Has portability made trusts obsolete?
On behalf of Scaringi Law posted in Estate Planning on Friday, September 18, 2015.
There are many favorable features available in estate planning, starting with the generous federal estate tax exclusion, set at over $5 million. Individuals also have the ability to avoid probate and pass assets by beneficiary designation. In addition, thanks to the portability established by the American Taxpayer Relief Act of 2012, a surviving spouse can also use a deceased spouse's unused estate tax exclusion.
Given these features, readers may question whether they should bother setting up a trust with an estate-planning attorney. The answer depends on each client's unique circumstances. However, if an individual desires the transfer of his or her assets to be over a period of time instead of a lump-sum distribution, or perhaps only for specific purposes, a trust can be an incredibly flexible tool.
Individuals with minor children may want to encourage their children to pursue certain values, such as service-oriented careers or higher education. A trust can be created that authorizes the trustee to make distributions to beneficiaries for these or other enumerated reasons. In the event of a beneficiary with children from a prior marriage, a trust can ensure that assets go to the children rather than the surviving spouse from the second marriage. A trust can also specify distributions to unmarried couples.

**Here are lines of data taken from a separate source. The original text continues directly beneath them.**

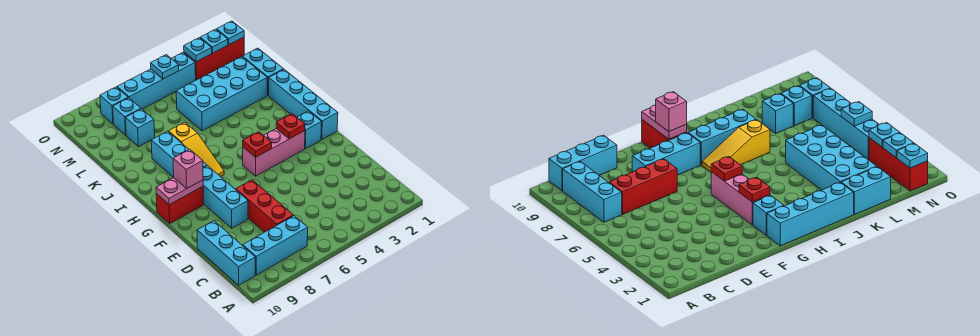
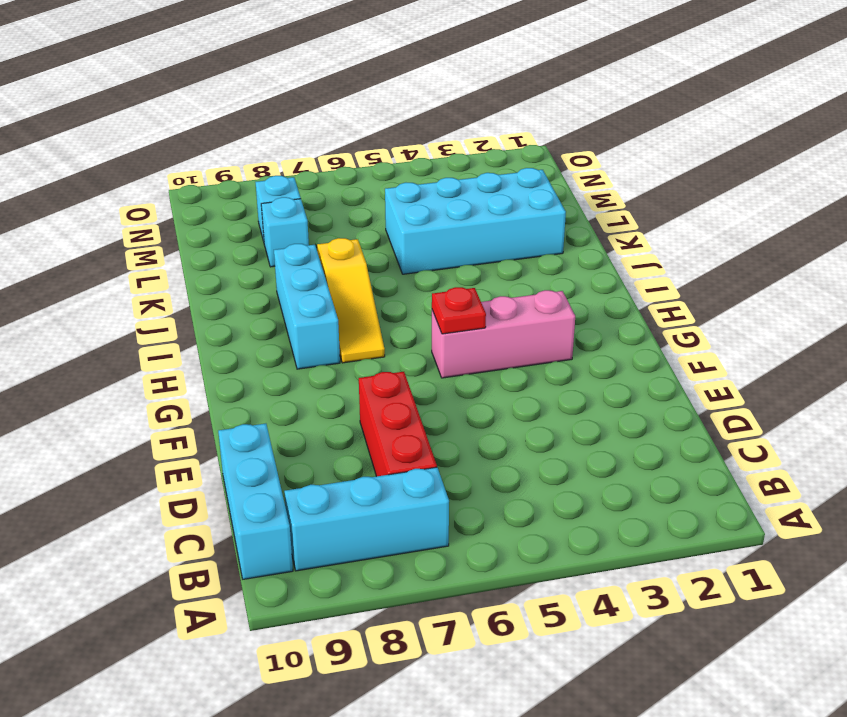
none -> cyan 1x3 brick [203,166,248,228]
none -> cyan 1x4 brick [269,69,338,139]
none -> cyan 1x1 brick [297,111,322,149]

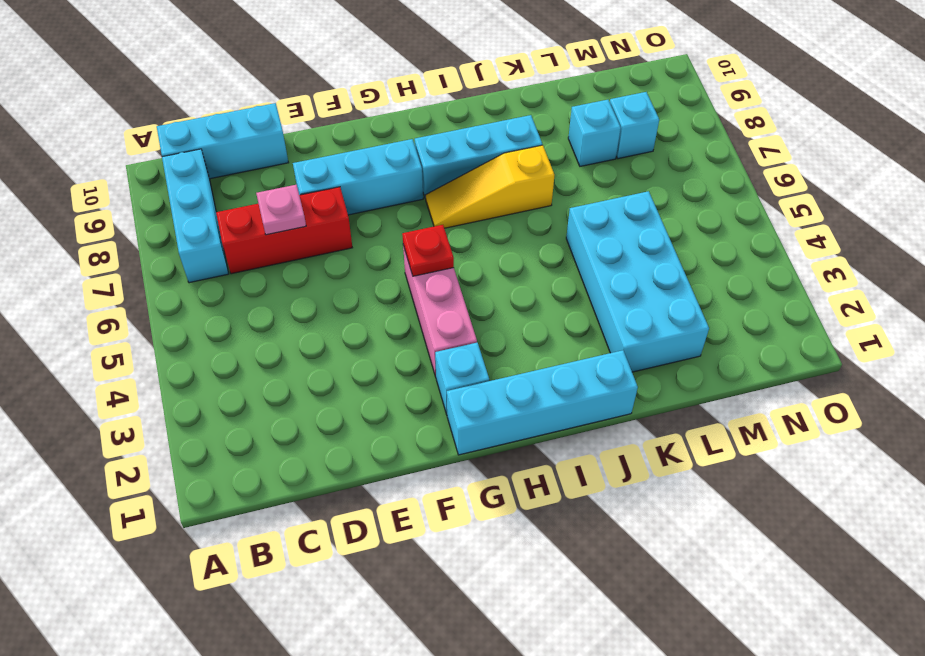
pink 1x1 plate [256,185,306,235] -> none
none -> red 1x2 brick [156,187,204,223]
none -> cyan 1x2 brick [242,48,284,95]
none -> red 1x3 brick [184,37,244,80]

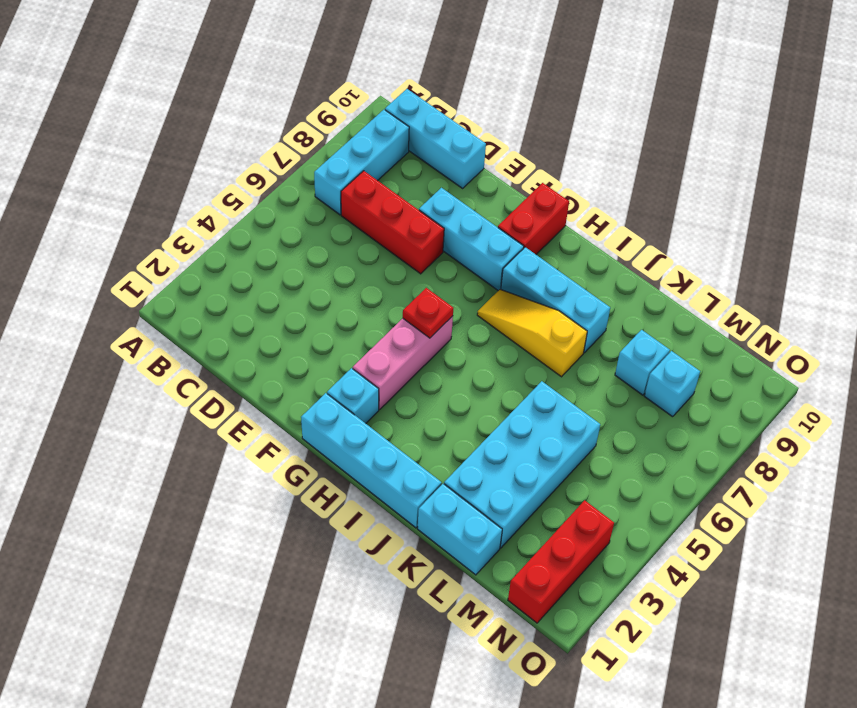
none -> cyan 1x4 brick [117,53,196,109]
none -> cyan 1x1 brick [100,87,128,124]
none -> red 1x1 plate [276,114,305,139]

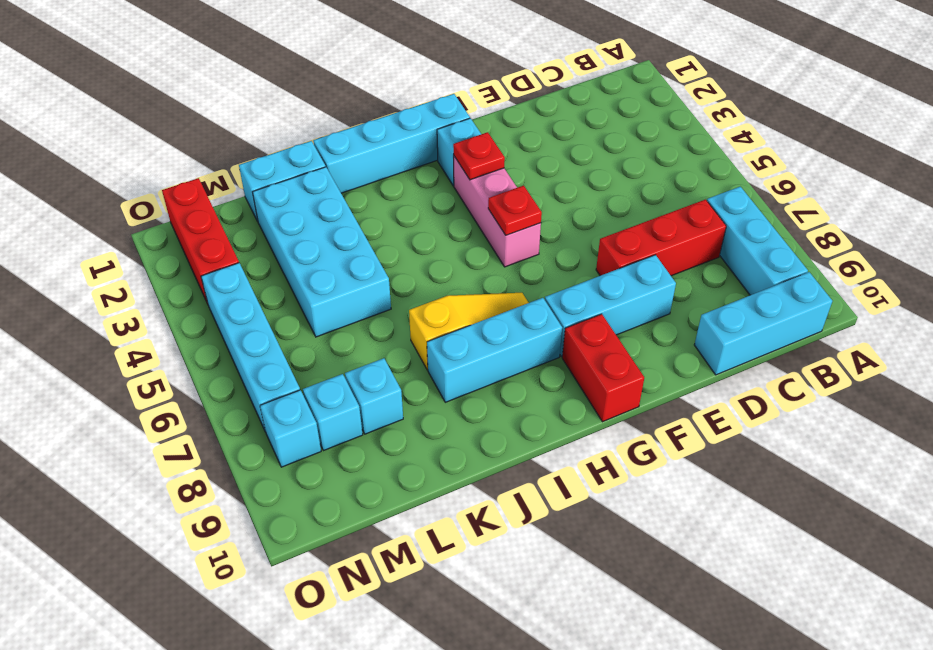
none -> pink 1x2 plate [156,178,203,205]
none -> cyan 1x1 plate [217,21,244,45]
none -> cyan 1x1 plate [200,29,228,53]

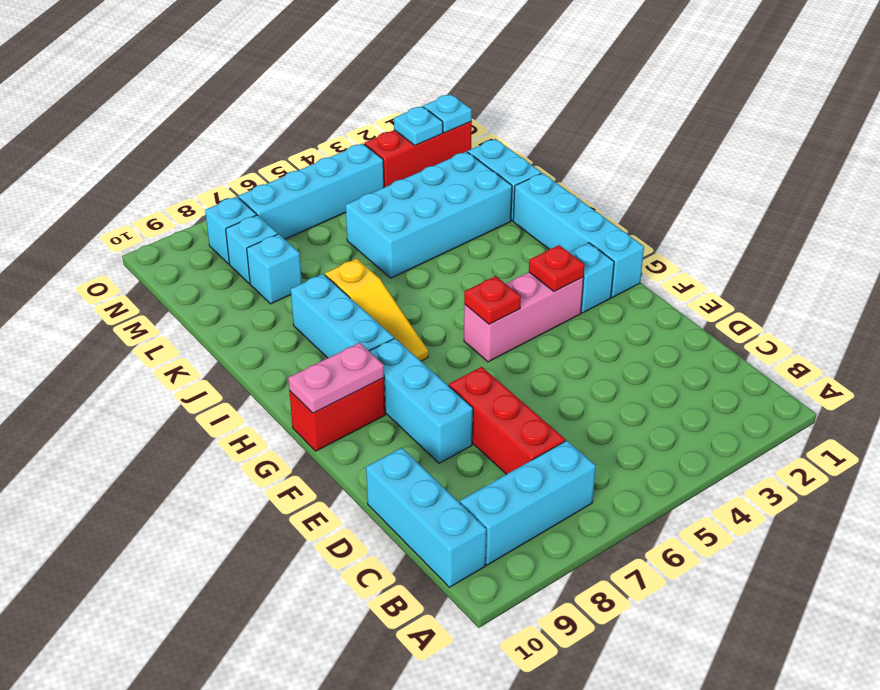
none -> cyan 1x1 plate [184,38,212,62]
none -> cyan 1x1 plate [151,55,179,79]
none -> pink 1x1 brick [173,149,203,189]

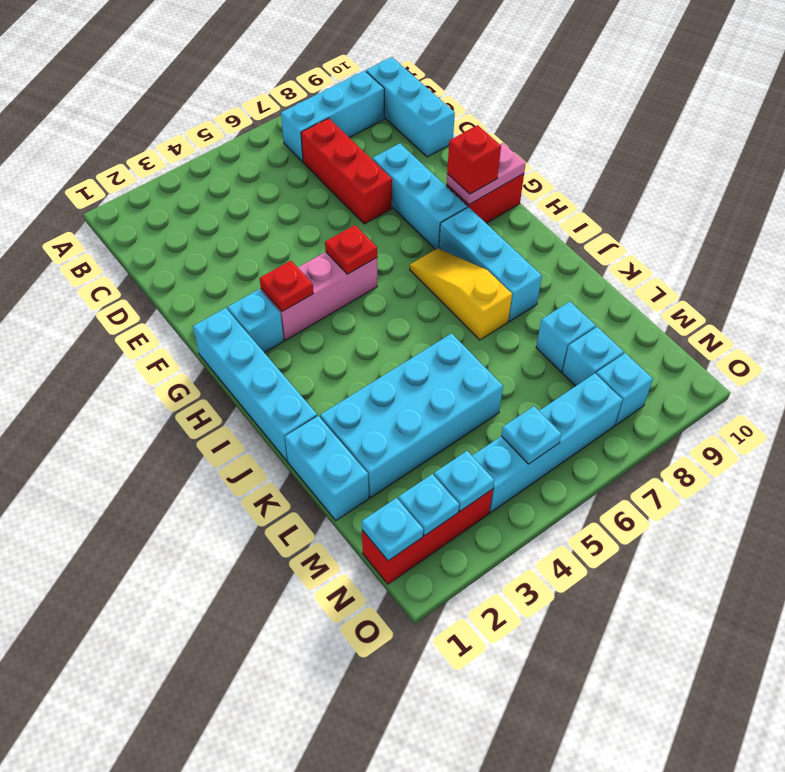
red 1x1 brick [447,125,501,194] -> pink 1x1 brick [173,149,203,189]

Admittedly, individuals may be concerned about the lack of flexibility associated with irrevocable trusts. However, careful planning in choosing a trustee and including language to accommodate changing circumstances should put such concerns about irrevocable trusts to rest. For example, a trust protector can be named who has the power to amend the trust when requested to do so by the beneficiaries, possibly without involving court approval.